In your answer, transcribe all of the data exactly.

══ Input data ══

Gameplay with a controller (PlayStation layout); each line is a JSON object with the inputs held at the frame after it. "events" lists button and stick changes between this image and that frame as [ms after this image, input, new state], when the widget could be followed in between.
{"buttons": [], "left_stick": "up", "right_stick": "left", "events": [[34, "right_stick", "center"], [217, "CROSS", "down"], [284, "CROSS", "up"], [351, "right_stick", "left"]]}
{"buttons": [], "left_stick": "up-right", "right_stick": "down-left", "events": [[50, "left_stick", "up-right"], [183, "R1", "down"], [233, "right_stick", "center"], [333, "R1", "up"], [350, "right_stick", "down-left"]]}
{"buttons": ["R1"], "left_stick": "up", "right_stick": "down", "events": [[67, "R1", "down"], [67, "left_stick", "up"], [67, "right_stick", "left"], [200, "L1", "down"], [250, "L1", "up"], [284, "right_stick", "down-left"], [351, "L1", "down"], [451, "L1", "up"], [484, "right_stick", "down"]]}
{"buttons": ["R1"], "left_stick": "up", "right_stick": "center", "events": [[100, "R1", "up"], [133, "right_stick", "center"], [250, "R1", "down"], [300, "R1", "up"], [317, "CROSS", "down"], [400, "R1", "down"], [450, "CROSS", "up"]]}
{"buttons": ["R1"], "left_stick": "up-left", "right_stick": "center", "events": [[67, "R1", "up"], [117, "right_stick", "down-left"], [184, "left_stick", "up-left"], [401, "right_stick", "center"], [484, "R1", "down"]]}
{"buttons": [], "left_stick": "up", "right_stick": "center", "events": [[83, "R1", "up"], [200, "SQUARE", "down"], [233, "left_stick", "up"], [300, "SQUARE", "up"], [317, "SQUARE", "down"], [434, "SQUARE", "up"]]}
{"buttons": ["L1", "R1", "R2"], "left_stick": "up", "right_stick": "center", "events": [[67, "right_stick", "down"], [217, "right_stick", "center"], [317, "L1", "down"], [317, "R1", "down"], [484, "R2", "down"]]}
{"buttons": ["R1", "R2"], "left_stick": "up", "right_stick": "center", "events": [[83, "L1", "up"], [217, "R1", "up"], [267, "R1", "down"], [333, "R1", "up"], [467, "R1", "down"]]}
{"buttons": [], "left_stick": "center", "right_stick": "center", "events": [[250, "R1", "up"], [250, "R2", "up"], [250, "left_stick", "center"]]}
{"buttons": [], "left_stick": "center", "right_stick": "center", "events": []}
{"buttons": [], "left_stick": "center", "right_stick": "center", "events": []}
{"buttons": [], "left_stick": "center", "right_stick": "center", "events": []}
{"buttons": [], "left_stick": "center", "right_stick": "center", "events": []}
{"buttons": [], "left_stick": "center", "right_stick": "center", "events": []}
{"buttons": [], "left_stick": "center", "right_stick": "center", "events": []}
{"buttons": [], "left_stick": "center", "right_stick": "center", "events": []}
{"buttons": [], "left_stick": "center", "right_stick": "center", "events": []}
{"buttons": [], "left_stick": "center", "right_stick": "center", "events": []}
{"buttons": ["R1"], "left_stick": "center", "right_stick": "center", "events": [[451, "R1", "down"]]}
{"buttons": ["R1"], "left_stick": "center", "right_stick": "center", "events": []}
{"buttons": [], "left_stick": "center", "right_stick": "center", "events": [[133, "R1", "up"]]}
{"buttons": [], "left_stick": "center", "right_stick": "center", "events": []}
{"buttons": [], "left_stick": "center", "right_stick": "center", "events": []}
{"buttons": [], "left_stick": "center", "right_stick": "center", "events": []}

═══

**Expected answer**
Gameplay with a controller (PlayStation layout); each line is a JSON object with the inputs held at the frame after it. "events" lists button and stick changes between this image and that frame as [ms after this image, input, new state], when the widget could be followed in between.
{"buttons": [], "left_stick": "up", "right_stick": "left", "events": [[34, "right_stick", "center"], [217, "CROSS", "down"], [284, "CROSS", "up"], [351, "right_stick", "left"]]}
{"buttons": [], "left_stick": "up-right", "right_stick": "down-left", "events": [[50, "left_stick", "up-right"], [183, "R1", "down"], [233, "right_stick", "center"], [333, "R1", "up"], [350, "right_stick", "down-left"]]}
{"buttons": ["R1"], "left_stick": "up", "right_stick": "down", "events": [[67, "R1", "down"], [67, "left_stick", "up"], [67, "right_stick", "left"], [200, "L1", "down"], [250, "L1", "up"], [284, "right_stick", "down-left"], [351, "L1", "down"], [451, "L1", "up"], [484, "right_stick", "down"]]}
{"buttons": ["R1"], "left_stick": "up", "right_stick": "center", "events": [[100, "R1", "up"], [133, "right_stick", "center"], [250, "R1", "down"], [300, "R1", "up"], [317, "CROSS", "down"], [400, "R1", "down"], [450, "CROSS", "up"]]}
{"buttons": ["R1"], "left_stick": "up-left", "right_stick": "center", "events": [[67, "R1", "up"], [117, "right_stick", "down-left"], [184, "left_stick", "up-left"], [401, "right_stick", "center"], [484, "R1", "down"]]}
{"buttons": [], "left_stick": "up", "right_stick": "center", "events": [[83, "R1", "up"], [200, "SQUARE", "down"], [233, "left_stick", "up"], [300, "SQUARE", "up"], [317, "SQUARE", "down"], [434, "SQUARE", "up"]]}
{"buttons": ["L1", "R1", "R2"], "left_stick": "up", "right_stick": "center", "events": [[67, "right_stick", "down"], [217, "right_stick", "center"], [317, "L1", "down"], [317, "R1", "down"], [484, "R2", "down"]]}
{"buttons": ["R1", "R2"], "left_stick": "up", "right_stick": "center", "events": [[83, "L1", "up"], [217, "R1", "up"], [267, "R1", "down"], [333, "R1", "up"], [467, "R1", "down"]]}
{"buttons": [], "left_stick": "center", "right_stick": "center", "events": [[250, "R1", "up"], [250, "R2", "up"], [250, "left_stick", "center"]]}
{"buttons": [], "left_stick": "center", "right_stick": "center", "events": []}
{"buttons": [], "left_stick": "center", "right_stick": "center", "events": []}
{"buttons": [], "left_stick": "center", "right_stick": "center", "events": []}
{"buttons": [], "left_stick": "center", "right_stick": "center", "events": []}
{"buttons": [], "left_stick": "center", "right_stick": "center", "events": []}
{"buttons": [], "left_stick": "center", "right_stick": "center", "events": []}
{"buttons": [], "left_stick": "center", "right_stick": "center", "events": []}
{"buttons": [], "left_stick": "center", "right_stick": "center", "events": []}
{"buttons": [], "left_stick": "center", "right_stick": "center", "events": []}
{"buttons": ["R1"], "left_stick": "center", "right_stick": "center", "events": [[451, "R1", "down"]]}
{"buttons": ["R1"], "left_stick": "center", "right_stick": "center", "events": []}
{"buttons": [], "left_stick": "center", "right_stick": "center", "events": [[133, "R1", "up"]]}
{"buttons": [], "left_stick": "center", "right_stick": "center", "events": []}
{"buttons": [], "left_stick": "center", "right_stick": "center", "events": []}
{"buttons": [], "left_stick": "center", "right_stick": "center", "events": []}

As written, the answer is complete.